Given instruction.
Reproduce every text line in the rows below word for word, leaving the pictures out of your answer.

Dataset excerpts.
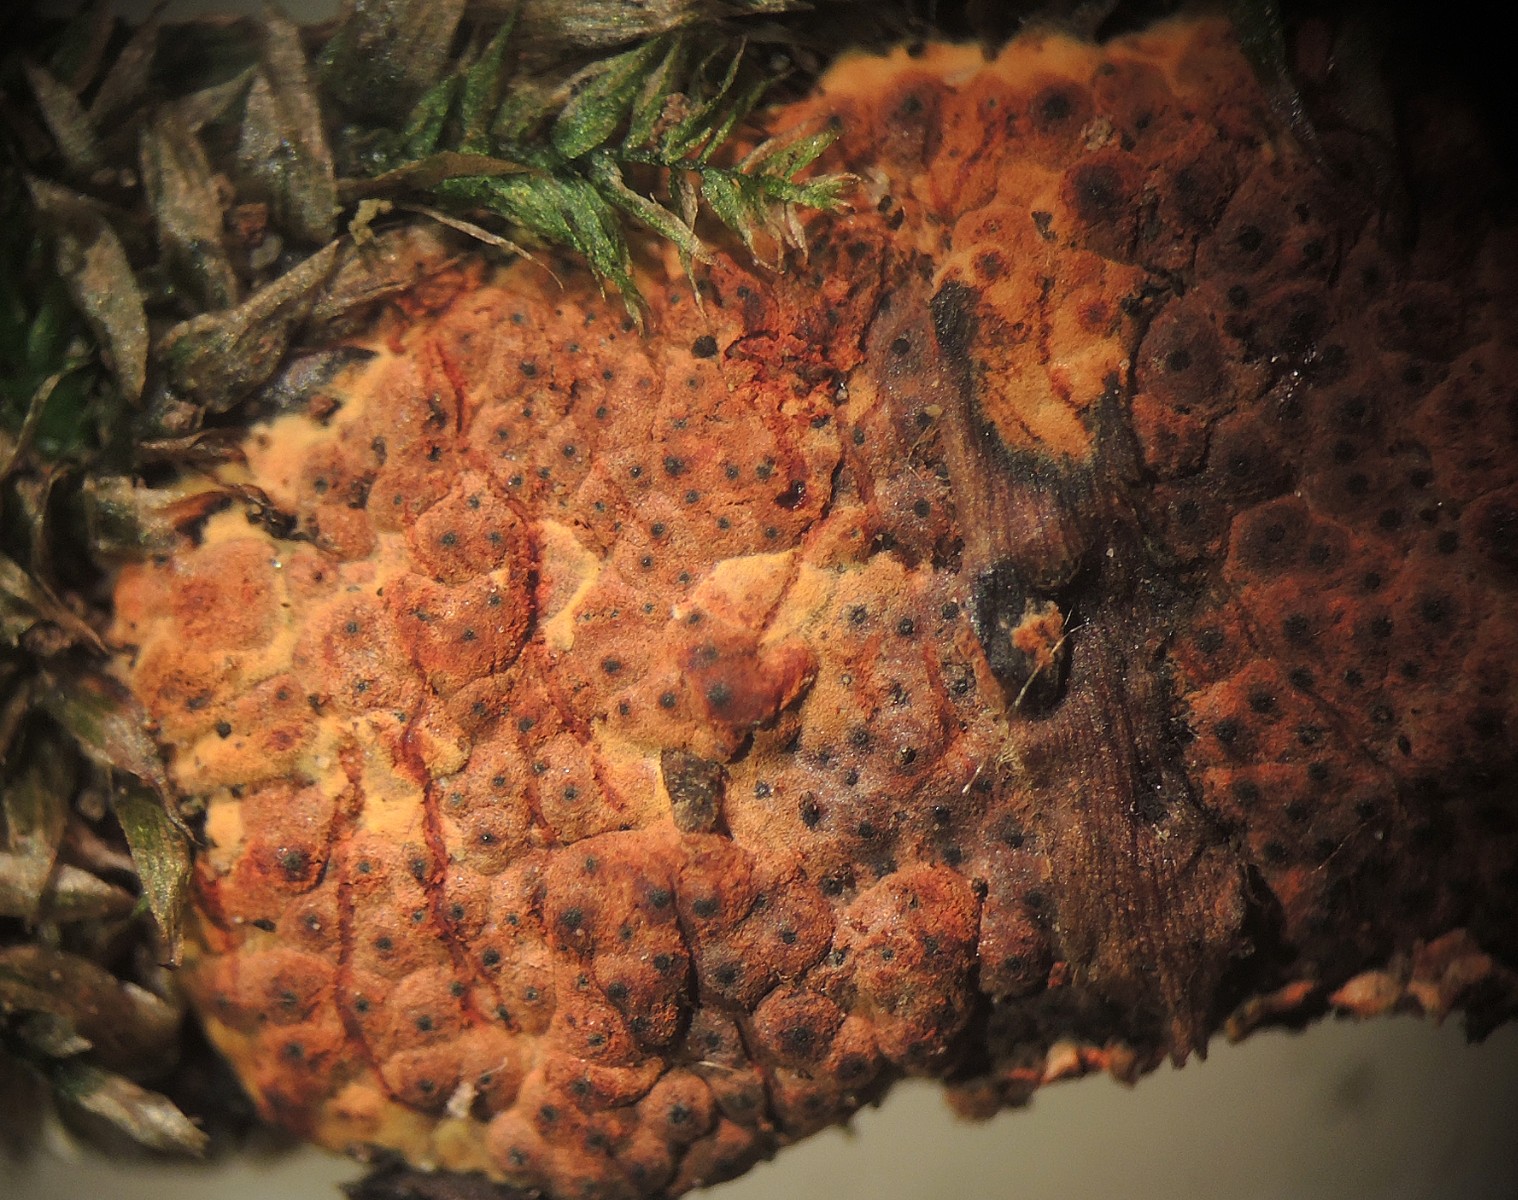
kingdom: Fungi
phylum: Ascomycota
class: Sordariomycetes
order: Xylariales
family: Hypoxylaceae
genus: Hypoxylon
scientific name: Hypoxylon crocopeplum
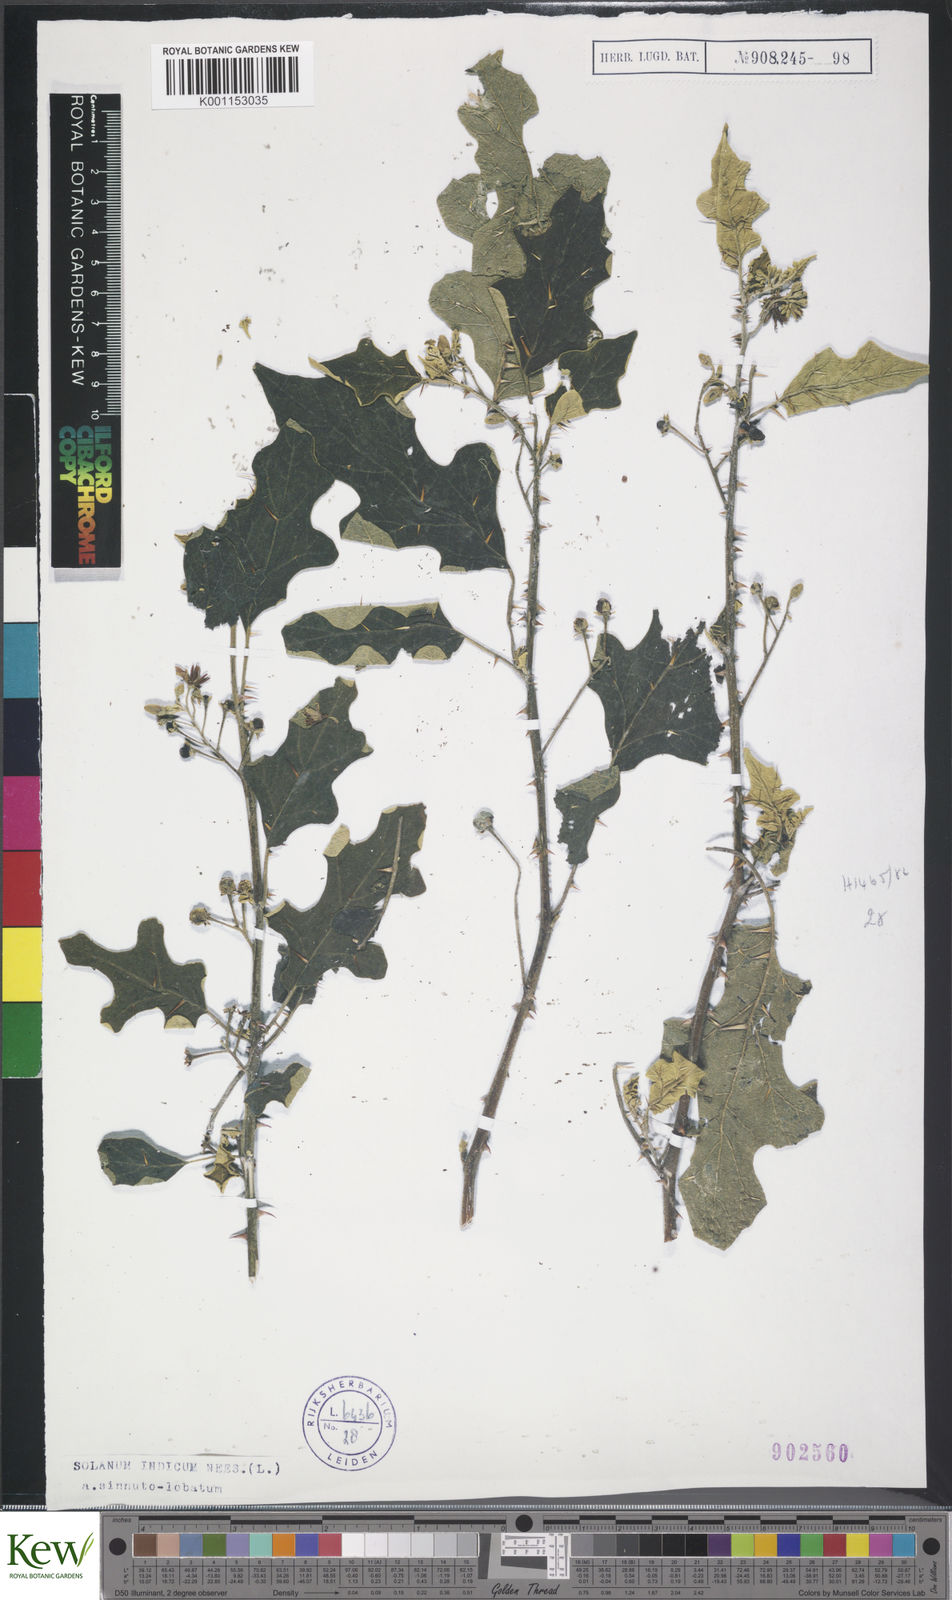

Complete output.
kingdom: Fungi
phylum: Ascomycota
class: Sordariomycetes
order: Xylariales
family: Hypoxylaceae
genus: Hypoxylon
scientific name: Hypoxylon crocopeplum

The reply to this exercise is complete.